"The Neon God" begins with an anecdote about seeing an Orthodox monk on Mount Athos use a smartphone:
Just thirty years ago there was very little electricity, and most travel was by foot or mule. But Athos has been modernising. Big money has flowed in from some governments and the EU, and the sound of car engines, which had never been heard at all until the 1990s, is now almost as common in some places as the sight of cranes. But it was the intrusion of the digital into the Holy Mountain which shocked me most. The first time I saw an Athonite monk pull a smartphone out from the pocket of his long black robes, I nearly fell over backwards.There was something about this experience which really hit me. In practical terms it can, no doubt, be explained or justified; anything can if you try hard enough. But the pit that appeared in my stomach when I first saw a monk on the Holy Mountain with one of those black mirrors in his hand came from an instinct I’ve long had: that the sacred and the digital not only don’t mix, but are fatal to each other. That they are in metaphysical opposition. That what comes through these screens bleeds out any connection with the divine, with nature or with the fullness of humanity. Seeing smartphones in a place so dedicated to prayer and to God: I don’t mind admitting that it was a blow. Even here, I thought, even them. If even they can’t make a stand, who possibly could?
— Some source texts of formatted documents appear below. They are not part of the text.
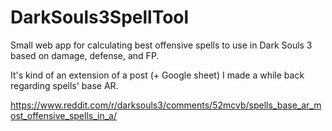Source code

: # DarkSouls3SpellTool
Small web app for calculating best offensive spells to use in Dark Souls 3 based on damage, defense, and FP.

It's kind of an extension of a post (+ Google sheet) I made a while back regarding spells' base AR.

https://www.reddit.com/r/darksouls3/comments/52mcvb/spells_base_ar_most_offensive_spells_in_a/
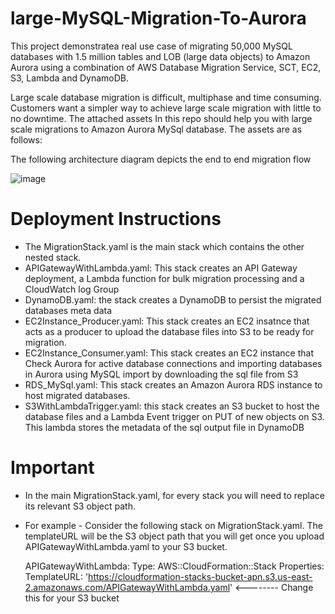 # large-MySQL-Migration-To-Aurora

This project demonstratea real use case of migrating 50,000 MySQL databases with 1.5 million tables and LOB (large data objects) to Amazon Aurora using a combination of AWS Database Migration Service, SCT, EC2, S3, Lambda and DynamoDB. 

Large scale database migration is difficult, multiphase and time consuming. Customers want a simpler way to achieve large scale migration with little to no downtime. The attached assets In this repo should help you with large scale migrations to Amazon Aurora MySql database. The assets are as follows:

The following architecture diagram depicts the end to end migration flow

![image](https://user-images.githubusercontent.com/20010017/144901355-8c2cae45-23de-4971-9ecf-a588571df712.png)


# Deployment Instructions
- The MigrationStack.yaml is the main stack which contains the other nested stack.
- APIGatewayWithLambda.yaml: This stack creates an API Gateway deployment, a Lambda function for bulk migration processing and a CloudWatch log Group
- DynamoDB.yaml: the stack creates a DynamoDB to persist the migrated databases meta data
- EC2Instance_Producer.yaml: This stack creates an EC2 insatnce that acts as a producer to upload the database files into S3 to be ready for migration.
- EC2Instance_Consumer.yaml: This stack creates an EC2 instance that Check Aurora for active database connections and importing databases in Aurora using MySQL import by     downloading the sql file from S3 
- RDS_MySql.yaml: This stack creates an Amazon Aurora RDS instance to host migrated databases.
- S3WithLambdaTrigger.yaml: this stack creates an S3 bucket to host the database files and a Lambda Event trigger on PUT of new objects on S3. This lambda stores the metadata of the sql output file in DynamoDB

# Important
- In the main MigrationStack.yaml, for every stack you will need to replace its relevant S3 object path. 
- For example - 
  Consider the following stack on MigrationStack.yaml. The templateURL will be the S3 object path that you will get once you upload APIGatewayWithLambda.yaml to your S3 bucket.

  APIGatewayWithLambda:
    Type: AWS::CloudFormation::Stack
    Properties:
      TemplateURL: 'https://cloudformation-stacks-bucket-apn.s3.us-east-2.amazonaws.com/APIGatewayWithLambda.yaml'   <-------- Change this for your S3 bucket
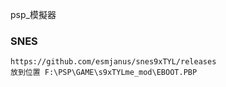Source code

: psp_模擬器

### SNES
	https://github.com/esmjanus/snes9xTYL/releases
	放到位置 F:\PSP\GAME\s9xTYLme_mod\EBOOT.PBP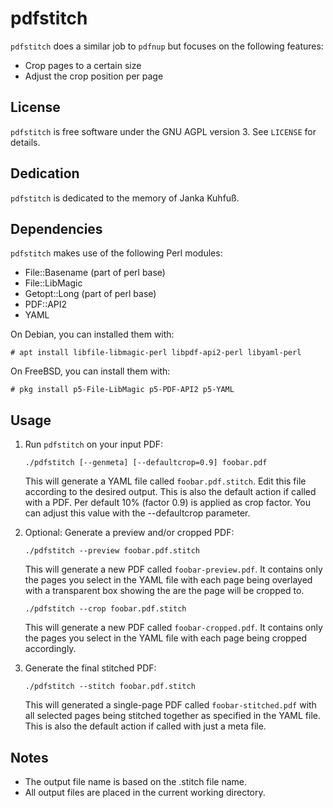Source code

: # pdfstitch

`pdfstitch` does a similar job to `pdfnup` but focuses on the following features:

* Crop pages to a certain size
* Adjust the crop position per page

## License
`pdfstitch` is free software under the GNU AGPL version 3. See `LICENSE` for details.

## Dedication

`pdfstitch` is dedicated to the memory of Janka Kuhfuß.

## Dependencies

`pdfstitch` makes use of the following Perl modules:

* File::Basename (part of perl base)
* File::LibMagic
* Getopt::Long (part of perl base)
* PDF::API2
* YAML

On Debian, you can installed them with:

`# apt install libfile-libmagic-perl libpdf-api2-perl libyaml-perl`

On FreeBSD, you can install them with:

`# pkg install p5-File-LibMagic p5-PDF-API2 p5-YAML`

## Usage

1. Run `pdfstitch` on your input PDF:

   `./pdfstitch [--genmeta] [--defaultcrop=0.9] foobar.pdf`

   This will generate a YAML file called `foobar.pdf.stitch`. Edit this file according to the desired output.
   This is also the default action if called with a PDF. Per default 10% (factor 0.9) is applied as crop factor.
   You can adjust this value with the --defaultcrop parameter.
2. Optional: Generate a preview and/or cropped PDF:

   `./pdfstitch --preview foobar.pdf.stitch`

   This will generate a new PDF called `foobar-preview.pdf`.
   It contains only the pages you select in the YAML file with each page being overlayed with a transparent box
   showing the are the page will be cropped to.

   `./pdfstitch --crop foobar.pdf.stitch`

   This will generate a new PDF called `foobar-cropped.pdf`.
   It contains only the pages you select in the YAML file with each page being cropped accordingly.
4. Generate the final stitched PDF:

   `./pdfstitch --stitch foobar.pdf.stitch`

   This will generated a single-page PDF called `foobar-stitched.pdf` with all selected pages being
   stitched together as specified in the YAML file.
   This is also the default action if called with just a meta file.

## Notes

* The output file name is based on the .stitch file name.
* All output files are placed in the current working directory.
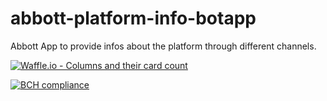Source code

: # abbott-platform-info-botapp
Abbott App to provide infos about the platform through different channels.

[![Waffle.io - Columns and their card count](https://badge.waffle.io/AbbottPlatform/abbott-platform-info-botapp.svg?columns=all)](https://waffle.io/AbbottPlatform/abbott-platform-info-botapp)

[![BCH compliance](https://bettercodehub.com/edge/badge/AbbottPlatform/abbott-platform-info-botapp?branch=master)](https://bettercodehub.com/)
Approximately 12 hours later, just after lunch this afternoon, I took out one of the books I have been reading, The Uninscribed by Stephanie South, and read a few pages, starting on p. 168. On the very next page, 169, I read this:
My first trip out of town [after the death of my husband] was to Melbourne to see the Dalai Lama. Votan and I already had tickets and had paid for a hotel for two nights. I had seat 114, sitting next to Votan's empty seat, 113. I thought it curious to see all of the Dalai Lama's monks glued to their cell phones. There was a chaotic feeling in the air.
Kingsnorth's trip to Mount Athos was in 2022, and he was profoundly shocked to see that a monk even owned a smartphone. South, in 2011, saw all the monks glued to their phones but merely "thought it curious."
2 comments:
Its only "curious" with the Tibetans because the Dalai Lama himself owns a helicopter. Lol.
He once made the news for riding in an Indian Air Force helicopter, creating tensions between India and China, but he doesn't have a chopper of his own.